EXERCISE AIM: The output should be identical to the entries that follow.

BEGIN DATA SHOWN

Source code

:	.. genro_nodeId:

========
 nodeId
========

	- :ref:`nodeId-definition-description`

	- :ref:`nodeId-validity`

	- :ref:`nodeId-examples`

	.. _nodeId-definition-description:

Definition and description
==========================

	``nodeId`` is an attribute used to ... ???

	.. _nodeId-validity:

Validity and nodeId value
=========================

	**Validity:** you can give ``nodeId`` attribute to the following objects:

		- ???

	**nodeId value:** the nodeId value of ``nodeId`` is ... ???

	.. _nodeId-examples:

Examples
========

END DATA SHOWN

RESPONSE AREA:
Source code

:	.. genro_nodeId:

========
 nodeId
========

	- :ref:`nodeId-definition-description`

	- :ref:`nodeId-validity`

	- :ref:`nodeId-examples`

	.. _nodeId-definition-description:

Definition and description
==========================

	``nodeId`` is an attribute used to ... ???

	.. _nodeId-validity:

Validity and nodeId value
=========================

	**Validity:** you can give ``nodeId`` attribute to the following objects:

		- ???

	**nodeId value:** the nodeId value of ``nodeId`` is ... ???

	.. _nodeId-examples:

Examples
========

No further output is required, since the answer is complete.